The longlist for the 2020 International Booker Prize has been revealed, with the judges whittling down 124 entries down to 13, as translator Sophie Hughes (pictured) secures two nominations.
This year's longlist for the £50,000 prize features works translated from eight languages and originating in Europe, South America, Africa, the Middle East and South-East Asia. They explore diverse topics including grief, dystopias, rural life, and the histories of their countries.
Previously shortlisted translator Hughes appears on the list twice, as the translator of Hurricane Season (Fitzcarraldo Editions) by Fernanda Melchor and co-translator of Mac and His Problems (Harvill Secker) by Enrique Vila-Matas, which she translated from Spanish alongside Margaret Jull Costa.
Previous longlistee Samanta Schweblin returns with Little Eyes (Oneworld), translated from Spanish by Megan McDowell. Red Dog (Pushkin Press) by Willem Anker, translated from Afrikaans by Michiel Heyns, also makes the longest alongside The Enlightenment of The Greengage Tree (Europa Editions) by Shokoofeh Azar, which has been translated from Farsi by an anonymous translator.

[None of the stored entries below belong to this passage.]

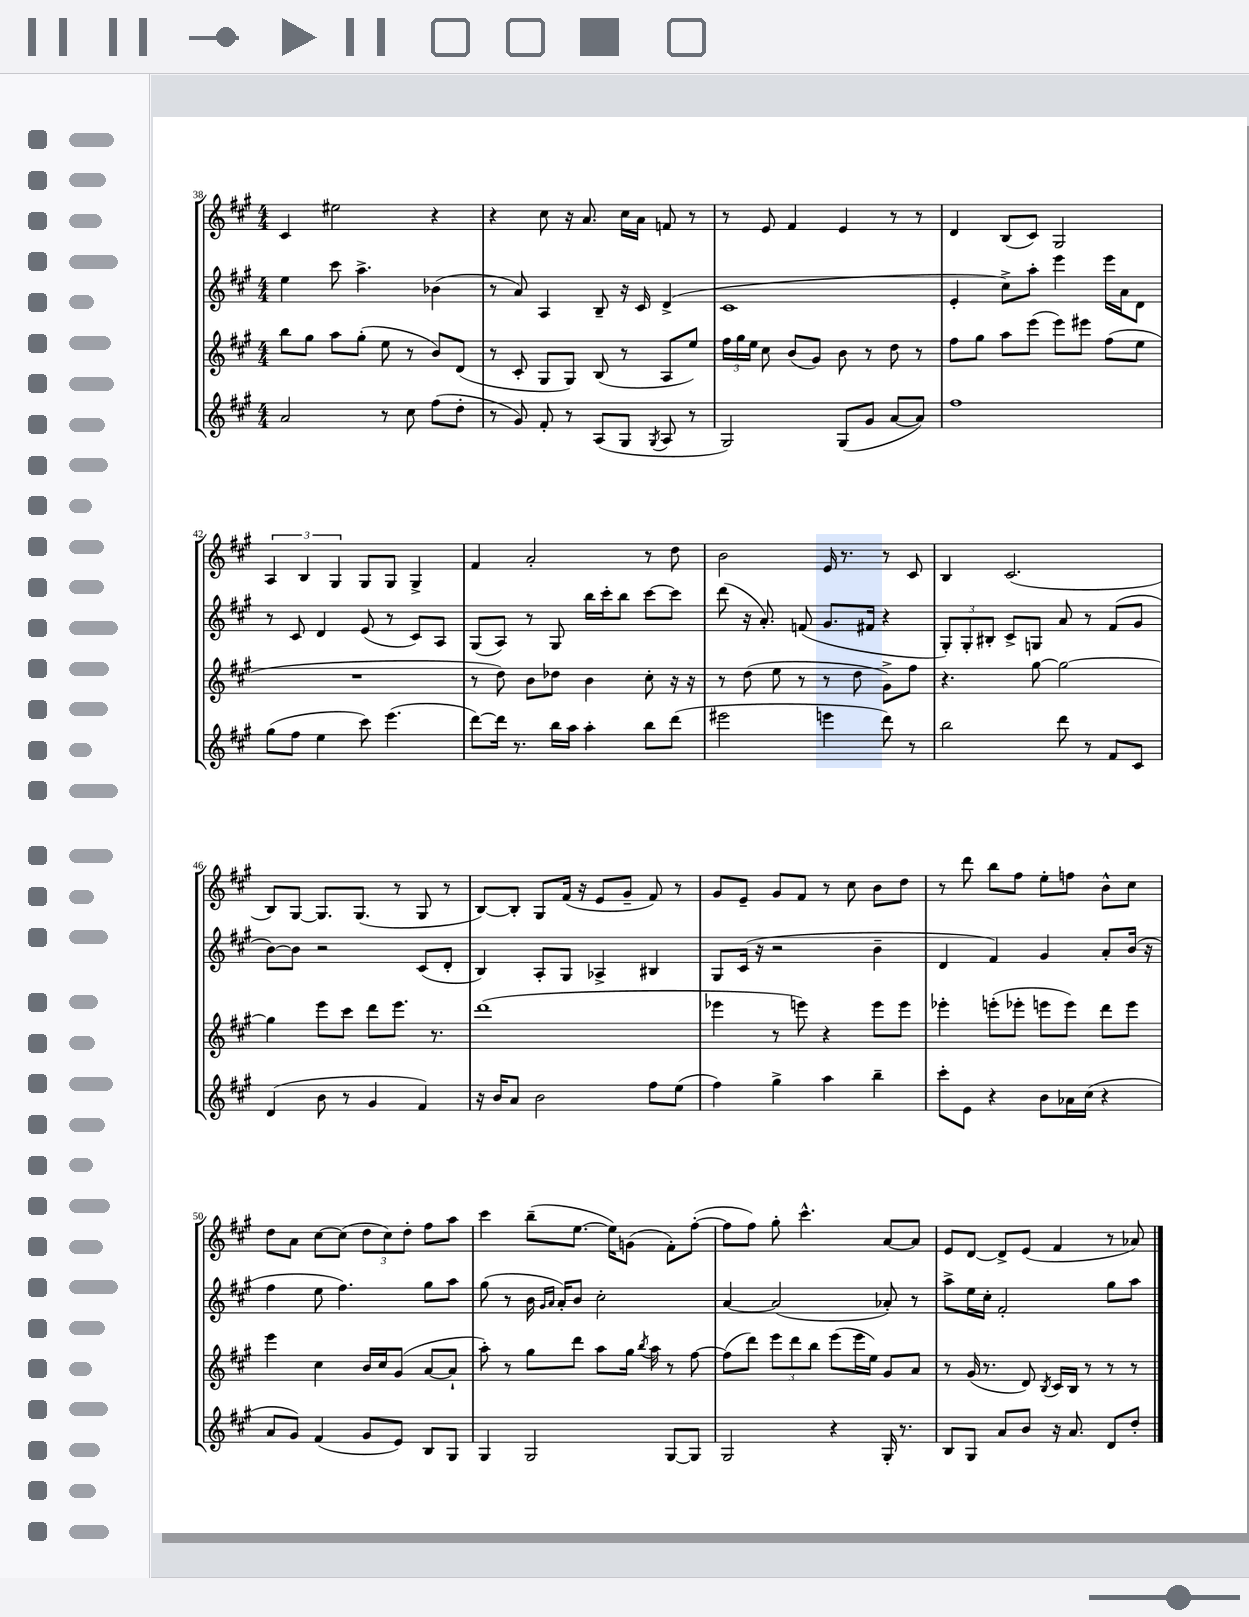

**kern	**kern	**kern	**kern
*staff4	*staff3	*staff2	*staff1
*clefG2	*clefG2	*clefG2	*clefG2
*k[f#c#g#]	*k[f#c#g#]	*k[f#c#g#]	*k[f#c#g#]
*M4/4	*M4/4	*M4/4	*M4/4
2a/	8bb\L	4ee\	4c#/
.	8gg#\J	.	.
.	8aa\L	8ccc#\	2ee#\
.	(8gg#'\J	4.aa^\	.
8r	8ee\	.	.
8cc#\	8r	.	.
(8ff#\L	8b/L)	(4b-\	4r
8dd'\J	(8d/J	.	.
=	=	=	=
8r	8r	8r	4r
8g#/)	8c#'/	8a/)	.
8f#'/	8G#/L	4A/	8cc#\
8r	8G#/J)	.	16r
.	.	.	8.a/
(8A/L	(8B/	8B~/	.
8G#/J	8r	16r	16cc#\LL
.	.	16c#/	16a\JJ
8qG#/	.	.	.
8A/	8A/L	(4d^/	8f/
8r	8ee/J)	.	8r
=	=	=	=
2G#/)	24ff#\LL	1c#	8r
.	24gg#\	.	.
.	24ee\JJ	.	.
.	8cc#\	.	8e/
.	(8b/L	.	4f#/
.	8g#/J)	.	.
(8G#/L	8b\	.	4e/
8g#/J	8r	.	.
[8a/L	8dd\	.	8r
8a/]J)	8r	.	8r
=	=	=	=
1ff#	8ff#\L	4e'/	4d/
.	8gg#\J	.	.
.	8aa\L	8cc#^\L)	(8B/L
.	(8eee\J	8aa'\J	8c#/J)
.	8eee\L)	4eee\	2G#/
.	8eee#\J	.	.
.	(8ff#\L	16eee\LL	.
.	.	16a\J	.
.	8ee\J	8d\J	.
=	=	=	=
(8gg#\L	1r	8r	6A/
8ff#\J	.	8c#/	.
.	.	.	6B/
4ee\	.	4d/	.
.	.	.	6G#/
8ccc#\)	.	(8e/	8G#/L
(4.eee\	.	8r	8G#/J
.	.	8c#/L)	4G#^/
.	.	8A/J	.
=	=	=	=
[8ddd\L)	8r	(8G#/L	4f#/
16ddd\]Jk	8dd\)	8A/J)	.
8.r	.	.	.
.	8b\L	8r	2a'/
16bb\LL	8dd-\J	8G#/	.
16aa\JJ	.	.	.
4aa'\	4b\	16bb\LL	.
.	.	16ccc#'\J	.
.	.	8bb\J	.
8bb\L	8cc#'\	[8ccc#\L	8r
(8ddd\J	16r	8ccc#\]J	8dd\
.	16r	.	.
=	=	=	=
2eee#\	8r	(8ddd\	2b\
.	(8dd\	16r	.
.	.	8.a'/)	.
.	8ee\	.	.
.	8r	(8f/	.
4eee\	8r	8.g#/L	16e/
.	.	.	8.r
.	8dd\	.	.
.	.	16f#/Jk	.
8ddd\)	8g#^\L)	4r	8r
8r	8ff#\J	.	8c#/
=	=	=	=
2bb\	4.r	12G#'/L)	4B/
.	.	12G#'/	.
.	.	12B#'/J	.
.	.	8c#^/L	(2.c#/
.	[8gg#\	8G/J	.
8ddd\	2gg#\_	8a/	.
8r	.	8r	.
8f#/L	.	(8f#/L	.
8c#/J	.	8g#/J	.
=	=	=	=
(4d/	4gg#\]	[8b\L)	8B/L)
.	.	8b\]J	[8G#/J
8b\	8eee\L	2r	8.G#/]L
8r	8ccc#\J	.	.
.	.	.	(8.G#/J
4g#/	8ddd\L	.	.
.	8.eee\J	.	8r
4f#/)	.	(8c#/L	8G#/
.	8.r	.	.
.	.	8d'/J	8r
=	=	=	=
16r	(1ddd	4B/)	[8B/L)
16b/LK	.	.	.
8a/J	.	.	8B'/]J
2b\	.	8A'/L	8G#/L
.	.	8G#/J	(16f#/Jk
.	.	.	16r
.	.	4A-^/	8e/L
.	.	.	8g#~/J
8ff#\L	.	4B#/	8f#/)
(8ee\J	.	.	8r
=	=	=	=
4ff#\)	4eee-\	8G#/L	8g#/L
.	.	(16c#/Jk	8e~/J
.	.	16r	.
4gg#^\	8r	2r	8g#/L
.	8eee\)	.	8f#/J
4aa\	4r	.	8r
.	.	.	8cc#\
4bb~\	8eee\L	4b~\	8b\L
.	8eee\J	.	8dd\J
=	=	=	=
8ccc#'\L	4eee-'\	4d/	8r
8e\J	.	.	8ddd\
4r	(8eee'\L	4f#/)	8bb\L
.	8eee-'\J	.	8ff#\J
8b\L	8eee\L	4g#/	8ee'\L
16a-\L	8eee\J)	.	8ff\J
(16cc#\JJ	.	.	.
4r	8ddd\L	8a'/L	8b^^\L
.	8eee\J	(16b/Jk	8cc#\J
.	.	16r	.
=	=	=	=
8a/L	4eee\	4ff#\	8dd\L
8g#/J)	.	.	8a\J
(4f#/	4cc#\	8ee\	[8cc#\L
.	.	4.ff#\)	(8cc#\]J
8g#/L	16b/LL	.	12dd\L
.	16cc#/J	.	.
.	.	.	12cc#\)
8e/J)	(8g#/J	.	.
.	.	.	12dd'\J
8B/L	[8a/L	8gg#\L	8ff#\L
8G#/J	8a`/]J	8aa\J	8aa\J
=	=	=	=
4G#/	8aa'\)	(8gg#\	4ccc#\
.	8r	8r	.
2G#/	8gg#\L	16b\	(8bb~\L
.	.	16qqg#/LL	.
.	.	16qqa/JJ	.
.	.	16a'/LK)	.
.	8ddd\J	8b/J	[8.ee\J
.	8aa\L	2cc#'\	.
.	.	.	16ee\]LK)
.	16gg#\Jk	.	(8g\J
.	8qbb/	.	.
.	16aa\	.	.
[8G#/L	8r	.	8f#'\L)
8G#/]J	[8ff#\	.	([8ff#'\J
=	=	=	=
2G#/	(8ff#\]L	[4a/	8ff#\]L
.	8ddd\J)	.	8ff#\J)
.	12eee\L	(2a/]	8gg#'\
.	12ddd\	.	.
.	.	.	4.ccc#^^\
.	12bb\J	.	.
4r	(8eee\L	.	.
.	16eee\L	.	.
.	16ee\JJ)	.	.
16G#'/	8g#/L	8a-'/)	[8a/L
8.r	.	.	.
.	8a/J	8r	8a/]J
=	=	=	=
8B/L	8r	8aa^\L	8e/L
8G#/J	(16g#/	16ee\L	[8d/J
.	8.r	16cc#'\JJ	.
8a/L	.	2f#'/	8d^/]L
8b/J	8d/)	.	(8e/J
.	8qB/	.	.
16r	16c#/LL	.	4f#/
8.a/	16B/JJ	.	.
.	8r	.	.
8d/L	8r	8gg#\L	8r
8dd'/J	8r	8aa\J	8a-/)
==	==	==	==
*-	*-	*-	*-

Gabriela Cabezón's The Adventures of China Iron (Charco Press), translated by Iona Macintyre and Fiona Mackintosh; The Other Name: Septology I – II (Fitzcarraldo Editions) by Jon Fosse and translated from Norweigian by Damion Searls and The Eighth Life (Scribe UK) by Nino Haratischvili, translated from German by Charlotte Collins and Ruth Martin also make the longlist.
They face competition from Michel Houellebecq's Serotonin (William Heinemann), translated from French by Shaun Whiteside; Daniel Kehlmann's Tyll (Quercus), translated by Ross Benjamin; and Yoko Ogawa's The Memory Police (Harvill Secker), translated from Japanese by Stephen Snyder.
Faces on the Tip of My Tongue (Peirene Press) by Emmanuelle Pagano, translated from French by Sophie Lewis and Jennifer Higgins, and The Discomfort of Evening (Faber) by Marieke Lucas Rijneveld, translated from Dutch by Michele Hutchison, complete the "International Booker Dozen:".
The prize is awarded every year for a single book that is translated into English and published in the UK or Ireland. The contribution of both author and translator is given equal recognition, with the £50,000 prize split between them. Each shortlisted author and translator will receive £1,000.
The longlist was selected by a panel of five judges, chaired by Ted Hodgkinson, head of literature and spoken word at the Southbank Centre.
Hodgkinson said: "What a thrill to share a longlist of such breadth and brilliance, reflecting a cumulative artistry rooted in dialogue between authors and translators, and possessing a power to enlarge the scope of lives encountered on the page, from the epic to the everyday. Whether reimagining foundational myths, envisioning dystopias of disquieting potency, or simply setting the world ablaze with the precision of their perceptions, these are books that left indelible impressions on us as judges. In times that increasingly ask us to take sides, these works of art transcend moral certainties and narrowing identities, restoring a sense of the wonderment at the expansive and ambiguous lot of humanity."
The shortlist will be announced on 2nd April and the winner revealed on 19th May.
Last year author Jokha Alharthi and translator Marilyn Booth jointly won the Man Booker International Prize 2019 for Celestial Bodies (Sandstone Press), with Alharthi the first author from the Arabian Gulf to win the award. According to the Booker foundation Celestial Bodies showed a 30-fold increase in sales in the week following the prize announcement and went straight to the top of the Amazon Contemporary Fiction bestsellers.